The current law in Missouri makes killing someone while perpetrating a felony or fleeing from the perpetration of a felony a crime known as “Second-Degree Felony Murder”. This crime is punishable by 10 years to life in prison in addition to whatever sentence is given for the actual felony committed. This seems reasonable at first, but in practice presents a great divergence between the law and morality. The problem with the “felony murder” charge is that no criminal intent is necessary for the actual murder. Killings that would otherwise be classified as second-degree involuntary manslaughter at worst can carry severe, life-ruining punishments because of the “felony murder” charge.

Take the case of a man soberly driving with 35 grams of marijuana. He hits a patch of ice and his car veers into the middle of the road, fatally wounding another driver. Because he was in the act of committing a felony and killed someone, he can now be charged with felony murder. It does not matter that the felony marijuana possession had nothing to do with the accident. Felony murder does not require the felony to be related to the actual killing in any way. Under Missouri law, this man can potentially receive a life sentence.

In Colenberg v. Missouri, Colenberg was charged with felony murder for a hit and run he committed with a stolen car. The car had been stolen years before and the act of stealing the car had nothing to do with the hit and run incident. Admittedly, the details of this case reveal that Colenberg was no boy scout and far less deserving of sympathy than the man in the hypothetical marijuana instance. Nevertheless, serious questions must be asked when our justice system severely punishes people who do not have a culpable mens rea or mental state to commit a crime.
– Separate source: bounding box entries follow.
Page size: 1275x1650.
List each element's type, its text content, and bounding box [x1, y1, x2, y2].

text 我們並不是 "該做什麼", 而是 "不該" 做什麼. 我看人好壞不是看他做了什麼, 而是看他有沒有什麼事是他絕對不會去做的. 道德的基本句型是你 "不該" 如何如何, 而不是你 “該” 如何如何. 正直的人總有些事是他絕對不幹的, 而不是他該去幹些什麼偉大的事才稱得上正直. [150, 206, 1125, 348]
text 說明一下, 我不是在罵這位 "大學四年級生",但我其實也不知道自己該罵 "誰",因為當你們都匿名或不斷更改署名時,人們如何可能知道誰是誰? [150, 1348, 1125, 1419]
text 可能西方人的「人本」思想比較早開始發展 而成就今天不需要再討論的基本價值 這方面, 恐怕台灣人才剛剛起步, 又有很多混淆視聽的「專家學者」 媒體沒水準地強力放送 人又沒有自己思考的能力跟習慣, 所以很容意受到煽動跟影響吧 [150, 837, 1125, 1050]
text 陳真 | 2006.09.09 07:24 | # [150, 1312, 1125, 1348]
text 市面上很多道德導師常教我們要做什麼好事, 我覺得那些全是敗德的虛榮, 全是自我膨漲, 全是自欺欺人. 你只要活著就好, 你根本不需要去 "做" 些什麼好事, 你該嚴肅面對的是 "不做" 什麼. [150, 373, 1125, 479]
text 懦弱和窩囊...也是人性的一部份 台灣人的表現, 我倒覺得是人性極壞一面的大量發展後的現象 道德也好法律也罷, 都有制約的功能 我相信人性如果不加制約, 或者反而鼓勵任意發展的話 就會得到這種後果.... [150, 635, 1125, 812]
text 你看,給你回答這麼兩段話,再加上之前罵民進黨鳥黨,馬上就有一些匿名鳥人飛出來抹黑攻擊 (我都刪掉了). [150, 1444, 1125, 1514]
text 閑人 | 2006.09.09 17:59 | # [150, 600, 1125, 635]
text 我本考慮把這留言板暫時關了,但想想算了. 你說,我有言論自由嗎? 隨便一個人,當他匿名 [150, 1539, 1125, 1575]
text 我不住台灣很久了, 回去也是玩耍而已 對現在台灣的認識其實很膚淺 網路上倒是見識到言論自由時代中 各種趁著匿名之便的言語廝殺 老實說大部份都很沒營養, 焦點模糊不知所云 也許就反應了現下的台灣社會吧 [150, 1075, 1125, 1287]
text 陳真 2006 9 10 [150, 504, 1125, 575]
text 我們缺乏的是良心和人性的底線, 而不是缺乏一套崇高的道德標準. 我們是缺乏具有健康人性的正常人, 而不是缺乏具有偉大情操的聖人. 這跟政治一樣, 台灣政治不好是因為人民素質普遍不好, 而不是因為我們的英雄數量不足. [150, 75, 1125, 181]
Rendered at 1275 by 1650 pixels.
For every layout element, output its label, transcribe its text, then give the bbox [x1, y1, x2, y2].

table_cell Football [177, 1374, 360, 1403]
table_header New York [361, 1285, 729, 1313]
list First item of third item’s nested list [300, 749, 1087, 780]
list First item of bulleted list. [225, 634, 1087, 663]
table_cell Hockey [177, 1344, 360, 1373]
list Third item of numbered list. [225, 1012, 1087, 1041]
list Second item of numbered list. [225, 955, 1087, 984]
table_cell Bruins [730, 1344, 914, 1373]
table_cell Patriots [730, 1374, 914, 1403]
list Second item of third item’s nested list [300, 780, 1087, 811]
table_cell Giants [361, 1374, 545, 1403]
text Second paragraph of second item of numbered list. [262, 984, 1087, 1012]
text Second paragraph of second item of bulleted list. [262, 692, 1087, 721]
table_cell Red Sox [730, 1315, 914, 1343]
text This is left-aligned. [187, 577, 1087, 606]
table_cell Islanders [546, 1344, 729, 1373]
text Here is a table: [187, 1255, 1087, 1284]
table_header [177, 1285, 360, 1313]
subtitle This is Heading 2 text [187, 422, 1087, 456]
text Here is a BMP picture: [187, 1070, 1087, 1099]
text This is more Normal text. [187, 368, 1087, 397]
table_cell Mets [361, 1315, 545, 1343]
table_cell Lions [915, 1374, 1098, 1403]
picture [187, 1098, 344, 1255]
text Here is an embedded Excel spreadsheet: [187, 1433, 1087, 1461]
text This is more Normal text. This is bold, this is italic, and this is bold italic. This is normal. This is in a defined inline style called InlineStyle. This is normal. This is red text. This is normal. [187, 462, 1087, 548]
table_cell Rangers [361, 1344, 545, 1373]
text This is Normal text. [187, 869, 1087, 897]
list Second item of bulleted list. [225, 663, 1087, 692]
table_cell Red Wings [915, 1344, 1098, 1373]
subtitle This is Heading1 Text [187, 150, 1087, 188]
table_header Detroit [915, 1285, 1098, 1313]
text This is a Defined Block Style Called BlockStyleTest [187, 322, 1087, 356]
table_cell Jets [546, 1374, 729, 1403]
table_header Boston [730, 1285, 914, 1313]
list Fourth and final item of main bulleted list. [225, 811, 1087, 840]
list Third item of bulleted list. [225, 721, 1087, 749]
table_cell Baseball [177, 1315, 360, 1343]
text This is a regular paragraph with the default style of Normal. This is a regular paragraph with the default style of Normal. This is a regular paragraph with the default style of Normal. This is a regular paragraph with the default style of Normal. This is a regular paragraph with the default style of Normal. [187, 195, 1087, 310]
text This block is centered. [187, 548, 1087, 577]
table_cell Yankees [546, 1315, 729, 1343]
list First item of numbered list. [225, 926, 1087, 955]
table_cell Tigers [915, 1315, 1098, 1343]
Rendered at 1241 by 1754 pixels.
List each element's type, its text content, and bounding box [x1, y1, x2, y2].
Many felonies are serious offenses, especially when people die as a result of those who commit them. However, it is undeniably barbaric to lock felony offenders up and throw away the key using the trumped up charge of felony murder. When there is no link between a felony and a death or any criminal intent that lead to the death, it goes against the fundamental principles of our justice system to employ the charge of felony murder.